Он перескочил через отсеченную голову статуи и поманил за собой Антроса. Несмотря на слова Радела, лексиканий невольно вздрагивал всякий раз, когда вокруг падали и взрывались снаряды. Один из них лег совсем рядом, разнеся на части триумфальную арку, и Луций закрыл руками лицо, увидев мчащийся к нему осколок размером с танк. Каменная глыба пролетела сквозь него, не причинив вреда, и рухнула в нескольких метрах позади. Антрос осмотрел свои латы, убедившись, что они невредимы. Заинтригованный, библиарий попытался протолкнуть сабатон сквозь камни, на которых стоял, и это у него получилось. Подошва прошла сквозь землю, как сквозь воду. Он стал призраком.

— Иллюзия отражает законы физики реального мира, — пояснил ему Рацел, продолжая пробираться через пустынный ландшафт. — Так разуму легче ее воспринимать. Мы могли бы с тем же успехом пролететь сквозь камни, но наш мозг испытывает раздражающую тягу к ограничениям материума, поэтому заставляет нас думать, что нам нужно карабкаться и идти сквозь «настоящий» улей Гадес.

— Улей Гадес? — воскликнул Антрос, вновь окинув взглядом расколотые шпили. Внезапно он узнал развалины истерзанного войной мира. Битвы за Армагеддон были столь ожесточенными, что вошли в легенды, а сражение за улей Гадес занимало особенно важное место в истории Кровавых Ангелов. — Зачем мы тут? — спросил он, пытаясь перекричать грохот взрывов и осыпающихся стен.

— Послушай, неофит, — вздохнул Рацел, повернувшись к спешившему за ним Луцию. — Я ведь сказал тебе, что мы не там и не тогда. Мы на Ваале под Дневным Склепом и кричим в тишине Химических Сфер, словно идиоты, которым нечем заняться.

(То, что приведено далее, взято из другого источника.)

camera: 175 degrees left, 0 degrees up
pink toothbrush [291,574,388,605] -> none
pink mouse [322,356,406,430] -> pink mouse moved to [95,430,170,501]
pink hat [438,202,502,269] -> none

Взобравшимся на разбитую опору библиариям предстала картина бойни. В воронке внизу лежали трупы десятков ксенотварей — огромных и зеленокожих, в кое-как сколоченных доспехах, даже после смерти сжимавших в лапах оружие, собранное из металлолома. Головы, почти лишенные шей, и приплюснутые морды делали этих существ похожими на кабанов; выступающие из массивных челюстей клыки только усиливали сходство. Каждое из этих грубых созданий при жизни внушало ужас. Сейчас же их выпотрошенные и истекающие кровью тела постепенно разлагались под лучами солнца, окруженные тучами мух.

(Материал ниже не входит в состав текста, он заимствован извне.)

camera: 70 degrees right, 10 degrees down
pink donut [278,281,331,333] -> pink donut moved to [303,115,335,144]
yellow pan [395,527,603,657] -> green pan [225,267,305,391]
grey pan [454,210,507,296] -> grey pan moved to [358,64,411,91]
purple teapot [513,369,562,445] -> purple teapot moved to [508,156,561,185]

На рухнувшей колонне, сжимая в руках сердце ксеноса, сидел воин, сразу привлекший внимание Антроса. Черные доспехи с характерным красным поперечным крестом выдавали в нем одного из храбрых братьев роты смерти Кровавых Ангелов, утративших рассудок из-за генного проклятия. Берсерки роты смерти могли послужить ордену, лишь заставив врага дорого заплатить за свою жизнь, поэтому сложно было даже представить, что один из них будет спокойно сидеть на камнях, а не бушевать, крича и убивая, пока не испустит последний вздох. Однако когда Луций увидел лицо Ангела, его осенило. Перед ними был Мефистон, такой, каким он был прежде, — столь же совершенный телом, как и любой из сынов Сангвиния.

— Калистарий, — прошептал лексиканий. Он стал свидетелем часа перерождения Мефистона.

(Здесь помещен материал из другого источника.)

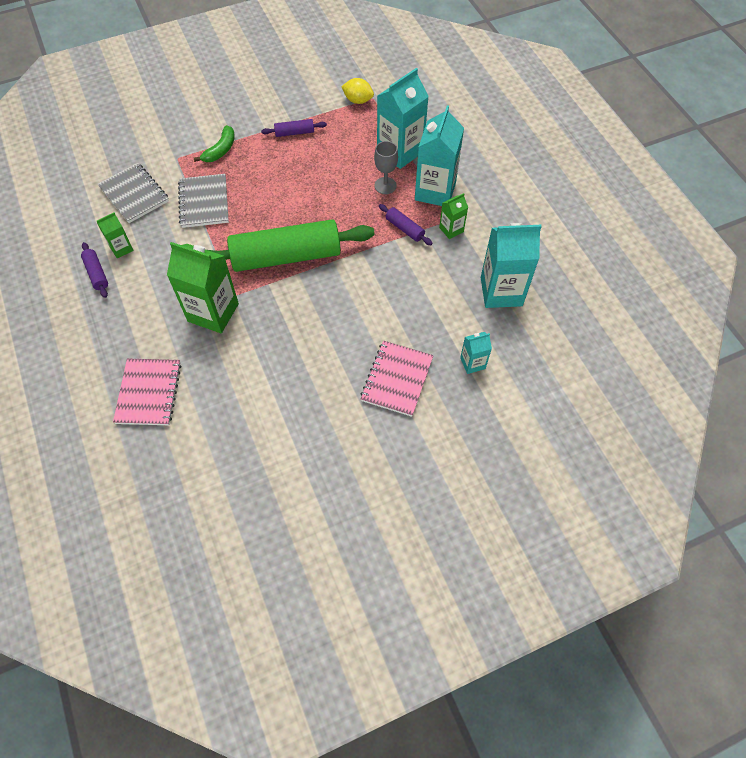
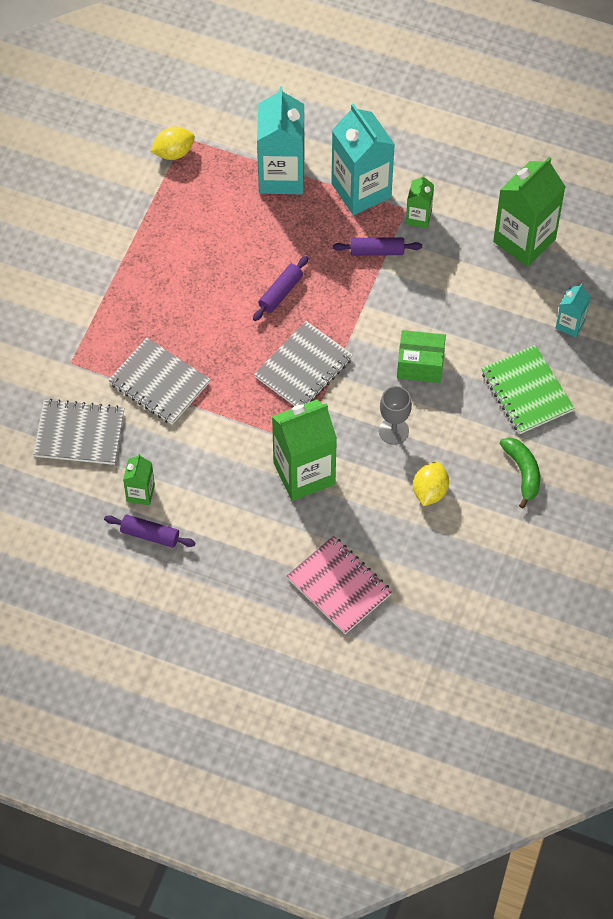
camera: 45 degrees left, 0 degrees up
green banana [194,125,235,162] -> green banana moved to [500,437,540,508]
green rolling pin [208,219,375,272] -> grey notebook [254,321,353,406]
purple rolling pin [261,119,327,137] -> purple rolling pin moved to [253,256,308,321]
pink notebook [361,341,433,417] -> green notebook [481,345,575,434]
grey goblet [374,141,398,194] -> grey goblet moved to [379,386,412,445]
turquoise carton [481,223,542,308] -> green carton [493,157,565,267]
none -> green box [397,330,446,383]
none -> yellow lemon [413,462,449,506]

Со своей точки обзора на вершине опоры Антрос видел, что через развалины к сидящему Калистарию неуклюже бегут десятки ксеносов. Луций уже собирался закричать, предупредить брата, когда Рацел взял его за руку.

— Вспомни, чему тебя учили, лексиканий, — сказал он, показав на сумку на поясе Антроса. — Записывай и освещай, брат, записывай и освещай.

Антрос в смятении покачал головой. Ситуация казалась совершенно нереальной, но он поступил, как ему приказывали: достал мнемонический стилус и табличку и начал делать заметки.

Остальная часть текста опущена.